Motivo d’interesse: Giardino dedicato alla studiosa il 21 maggio del 2016 su richiesta delle Associazioni Giardino e Dintorni, FIDAPA e CIF Comunale per ricordare Daria Marchetti, una straordinaria “donna in carriera” nella società del ‘900.

Dal libro Botaniche Italiane di Elena Macellari presentato a Ravenna nell’ottobre del 2015 si è preso lo spunto per rendere omaggio a questa scienziata.

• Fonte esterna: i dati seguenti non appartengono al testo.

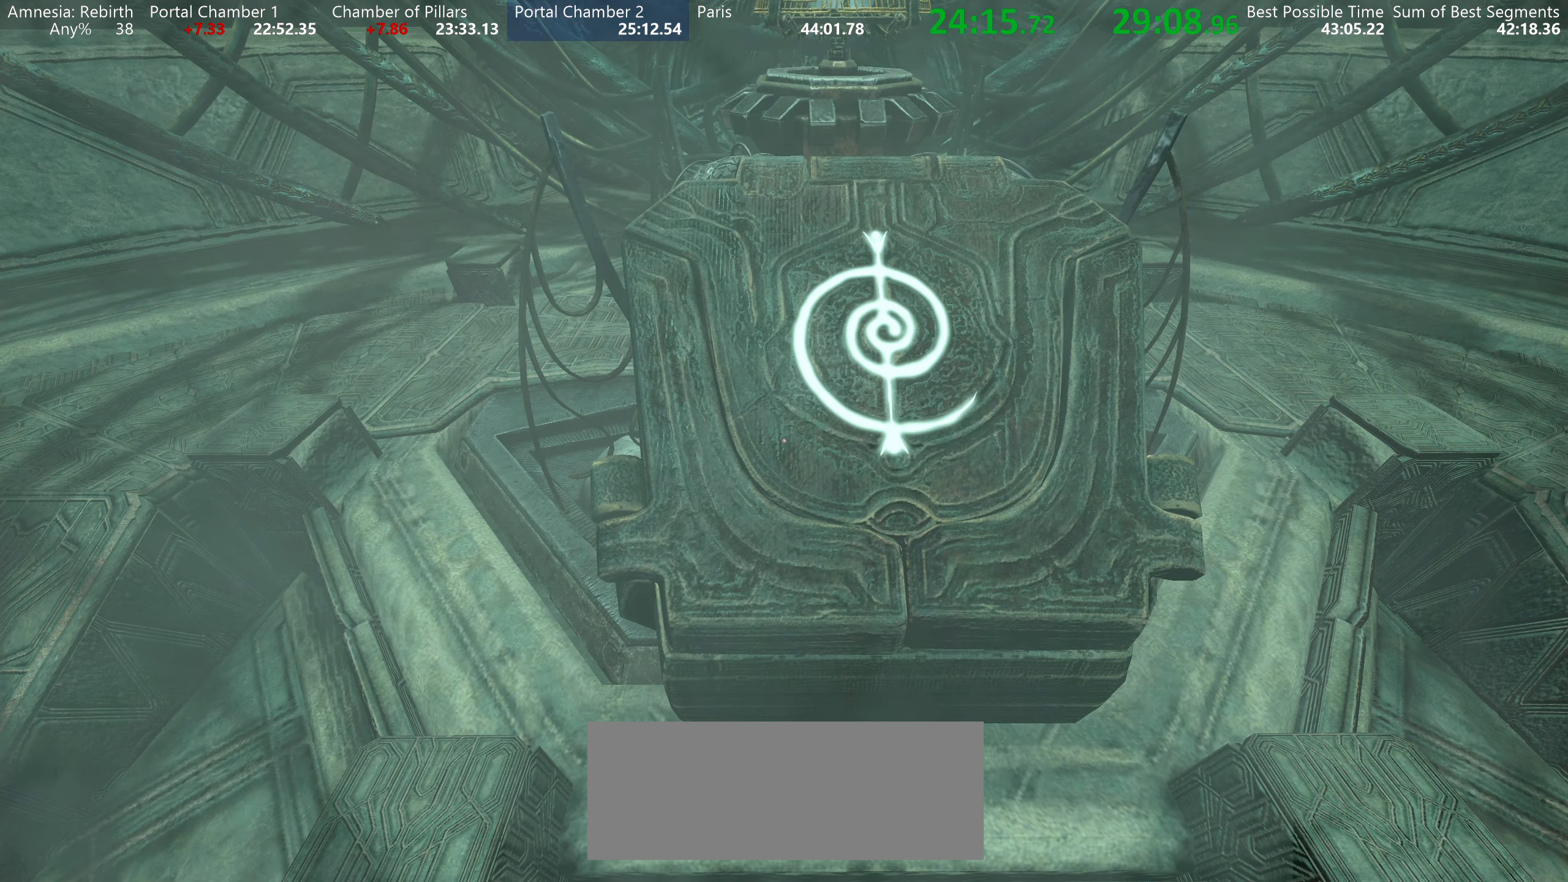
{"keys": [], "mouse": []}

Nel libro si analizzano le difficoltà per una giovane scienziata di conciliare l’amore per gli studi con la necessità di venire presa in considerazione da un mondo accademico a connotazione tipicamente maschile. Elena Macellari ha contribuito nel suo libro a far conoscere al grande pubblico la figura della Prof.ssa Marchetti. Non solo una donna di tempra forte, che ha dovuto lottare per farsi accettare in un ambiente prevalentemente maschile, ma un’appassionata ricercatrice che ha permesso di rivoluzionare gli studi di Paleobotanica. “Botaniche italiane” ne ripercorre la storia, sottolineando i meriti accademici di quella che è stata soprannominata “La donna della Paleobotanica e della Palinologia”. Gli studi di Daria Marchetti sono stati utilizzati per datare la Sacra Sindone e vengono attualmente applicati in archeologia, medicina legale e criminologia. “ Volevo raccontare una storia diversa”, – dichiara Elena Macellari -,”dove le donne non solo affiancano i colleghi maschi, ma diventano protagoniste rimanendo fedeli alle proprie scelte. La coerenza estrema rispetto ai principi che le hanno sempre guidate, l’amore per la conoscenza e la dedizione assoluta hanno prodotto scienziate di eccellenza che in qualche modo il mondo scientifico ci invidia. Col mio libro ho inteso fare un doveroso omaggio a queste pioniere della ricerca.” L’iniziativa, voluta dal comitato organizzatore di Meraviglie Segrete, che ha nel proprio statuto la promozione della cultura del territorio, si inserisce nel filone di eventi che intendono portare avanti un dialogo sui temi delle pari opportunità.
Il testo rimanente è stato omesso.